La Colombie a été frappée ce lundi matin par un puissant séisme de magnitude 7,4, provoquant d’importants dégâts dans plusieurs régions du pays. Le tremblement de terre s’est produit à 7 h 34, avec un épicentre situé près de San José del Palmar, dans le département du Chocó, à une profondeur de 96 kilomètres, selon le Service géologique colombien. L’intensité du séisme a été ressentie dans plusieurs grandes villes, notamment Cali, Pereira, Manizales et Bogotá.
Le bilan communiqué par les autorités faisait état d’au moins 111 morts et 87 blessés, tandis que plusieurs infrastructures ont été endommagées. Les autorités recensent également des logements détruits ou affectés, ainsi que des dommages touchant des établissements de santé, des écoles, des routes et plusieurs infrastructures aéroportuaires. Le bilan reste susceptible d’évoluer alors que les opérations d’évaluation et de secours se poursuivent.
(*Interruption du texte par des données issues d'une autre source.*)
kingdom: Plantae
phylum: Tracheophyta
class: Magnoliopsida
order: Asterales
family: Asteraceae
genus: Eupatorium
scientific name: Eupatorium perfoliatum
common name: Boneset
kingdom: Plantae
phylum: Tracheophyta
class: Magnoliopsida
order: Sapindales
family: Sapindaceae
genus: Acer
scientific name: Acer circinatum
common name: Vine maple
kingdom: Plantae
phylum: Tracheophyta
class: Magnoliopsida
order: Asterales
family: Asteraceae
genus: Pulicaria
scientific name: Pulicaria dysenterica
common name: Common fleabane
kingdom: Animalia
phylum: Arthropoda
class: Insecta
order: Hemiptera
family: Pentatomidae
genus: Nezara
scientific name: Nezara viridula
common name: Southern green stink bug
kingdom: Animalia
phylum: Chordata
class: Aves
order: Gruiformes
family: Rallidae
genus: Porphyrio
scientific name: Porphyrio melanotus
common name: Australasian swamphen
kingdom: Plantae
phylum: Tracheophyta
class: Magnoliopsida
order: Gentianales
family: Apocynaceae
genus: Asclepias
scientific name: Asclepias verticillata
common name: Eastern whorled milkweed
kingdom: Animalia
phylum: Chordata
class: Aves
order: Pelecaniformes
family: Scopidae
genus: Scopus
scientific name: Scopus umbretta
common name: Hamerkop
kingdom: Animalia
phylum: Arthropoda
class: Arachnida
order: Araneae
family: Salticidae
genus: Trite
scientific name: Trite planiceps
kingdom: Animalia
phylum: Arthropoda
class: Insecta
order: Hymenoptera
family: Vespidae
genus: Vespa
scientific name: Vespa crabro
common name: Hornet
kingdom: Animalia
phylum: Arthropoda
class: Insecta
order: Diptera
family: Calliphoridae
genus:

Le président Abelardo de la Espriella au premier rang
Face à l’ampleur de la catastrophe, le président colombien Abelardo de la Espriella a annoncé qu’il assumerait personnellement la coordination de la réponse gouvernementale. Le chef de l’État a ordonné l’installation d’un Puesto de Mando Unificado (PMU) au siège de l’Unité nationale de gestion des risques de catastrophes (UNGRD), afin de centraliser les informations et de coordonner les opérations entre les autorités nationales et locales.
Le président a également indiqué qu’il se rendrait à Pereira, l’une des zones les plus touchées, afin de suivre directement la situation sur le terrain. Dans une déclaration relayée par El Espectador, il a affirmé : « Je vais diriger personnellement la gestion de cette situation d’urgence », marquant ainsi sa volonté de superviser directement la réponse de l’État face à la catastrophe.
Le gouvernement a par ailleurs réuni les responsables concernés afin d’évaluer les besoins des territoires affectés et de définir les priorités de l’intervention. Les autorités locales ont été appelées à transmettre rapidement les informations concernant les victimes, les infrastructures endommagées et les besoins humanitaires.

Les secours mobilisés dans les zones touchées
Les forces de sécurité, les services de secours et les équipes spécialisées dans la recherche et le sauvetage ont été mobilisés dans plusieurs départements. Selon Javier Pava, directeur de l’UNGRD, neuf départements ont été affectés par le séisme.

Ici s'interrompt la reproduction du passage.